I began to have second thoughts. My father was a man of exceptional kindness but, riding tandem in his character was a most extraordinary temper which had served him well in his career as an accomplished boxer. His major achievement had been battering the reigning British Army champion, Jack Houndsel, to a first round defeat. He would talk, however, with equal relish of the rematch when Houndsel defeated him in a similar fashion. Jack Burridge was a big-hearted scrapper then in his sixties, yet not someone to mess about with.
I had tormented him and as disheartened and greatly disappointed, I aborted my call, I had the worrying vision of my father spontaneously combusting in sheer temper into a heap of ash on the bedroom floor as my mother looked on in horror from over the top of the bedcovers.

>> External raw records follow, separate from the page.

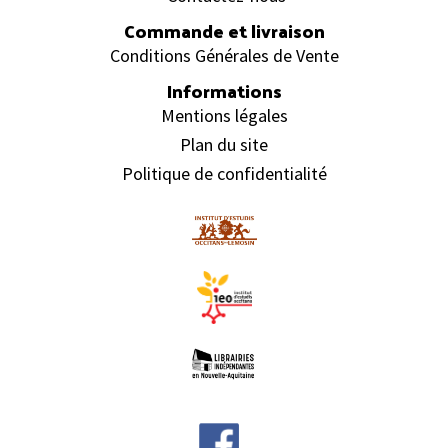
Commande et livraison
Conditions Générales de Vente
Informations
Mentions légales
Plan du site
Politique de confidentialité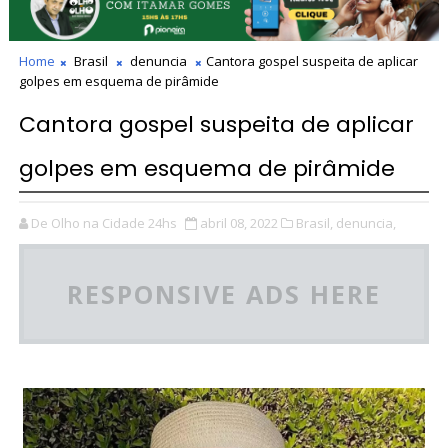
Home
Brasil
denuncia
Cantora gospel suspeita de aplicar
golpes em esquema de pirâmide
Cantora gospel suspeita de aplicar
golpes em esquema de pirâmide
De Olho na Cidade 24hs
abril 08, 2022
Brasil,
denuncia,
RESPONSIVE ADS HERE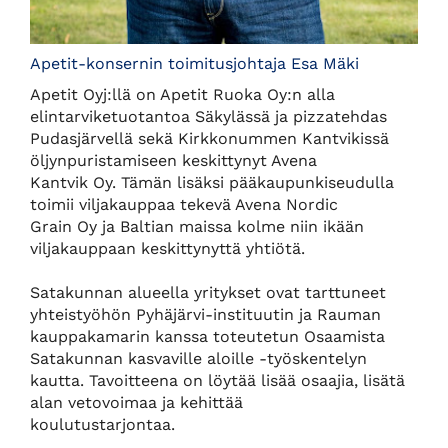
Apetit-konsernin toimitusjohtaja Esa Mäki
Apetit Oyj:llä on Apetit Ruoka Oy:n alla
elintarviketuotantoa Säkylässä ja pizzatehdas
Pudasjärvellä sekä Kirkkonummen Kantvikissä
öljynpuristamiseen keskittynyt Avena
Kantvik Oy. Tämän lisäksi pääkaupunkiseudulla
toimii viljakauppaa tekevä Avena Nordic
Grain Oy ja Baltian maissa kolme niin ikään
viljakauppaan keskittynyttä yhtiötä.
Satakunnan alueella yritykset ovat tarttuneet
yhteistyöhön Pyhäjärvi-instituutin ja Rauman
kauppakamarin kanssa toteutetun Osaamista
Satakunnan kasvaville aloille -työskentelyn
kautta. Tavoitteena on löytää lisää osaajia, lisätä
alan vetovoimaa ja kehittää
koulutustarjontaa.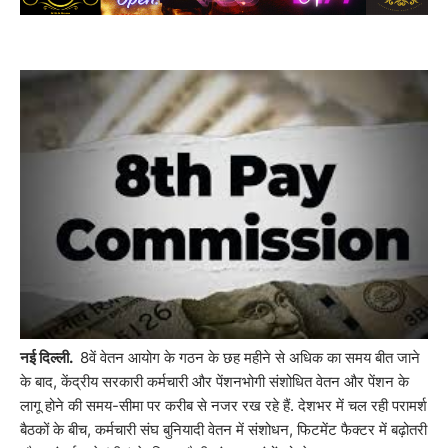
नई दिल्ली.
8वें वेतन आयोग के गठन के छह महीने से अधिक का समय बीत जाने
के बाद, केंद्रीय सरकारी कर्मचारी और पेंशनभोगी संशोधित वेतन और पेंशन के
लागू होने की समय-सीमा पर करीब से नजर रख रहे हैं. देशभर में चल रही परामर्श
बैठकों के बीच, कर्मचारी संघ बुनियादी वेतन में संशोधन, फिटमेंट फैक्टर में बढ़ोतरी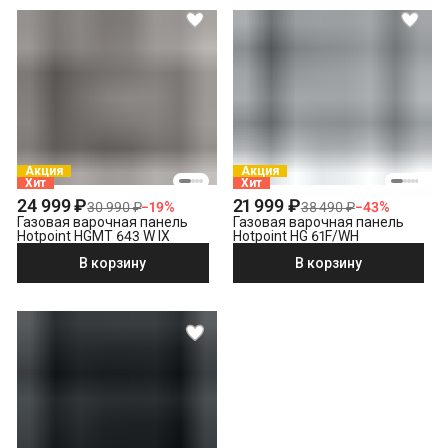
Акция
Акция
Хит
Хит
24 999 ₽
21 999 ₽
30 990 ₽
−
19
%
38 490 ₽
−
43
%
Газовая варочная панель
Газовая варочная панель
Hotpoint HGMT 643 W IX
Hotpoint HG 61F/WH
В корзину
В корзину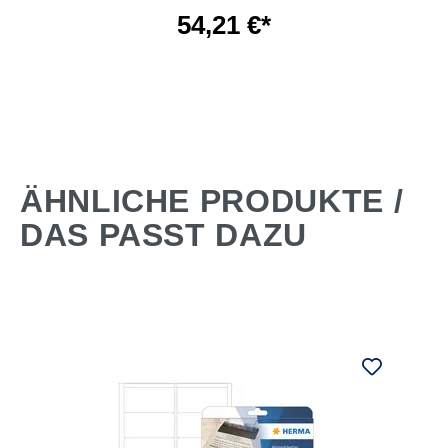
54,21 €*
ÄHNLICHE PRODUKTE /
DAS PASST DAZU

As it turned out I left for England a week later. My father was there to meet me at Taunton station, hands clasped aloft, in an old boxer’s salute.
He chided me mildly for not being in touch as I had promised.
“That’s not strictly true, Dad”, I pointed out to him as he listened, perplexed, “I did make one call.”
“What do you mean boy?” he asked in golden Somerset tones.
“Remember this……?” I asked, preparing my throat for a torturous imitation of the Heathkit’s racket. “@*&DAD*&~IS@~~ME !”
It took an instant for the penny to drop. Then, all of a sudden it hit him and for just a fraction of a second he shot me that deadly look of his, the one he must have worn as he destroyed Houndsel. Then he threw his head back and laughed. And laughed. And laughed.
I have rarely known a joke get so much good mileage. He never tired of telling it and he told it well, becoming a real expert in the end. And when, a few years later I last saw him in that barren cancer ward, he was still managing to tell it, creasing them all up.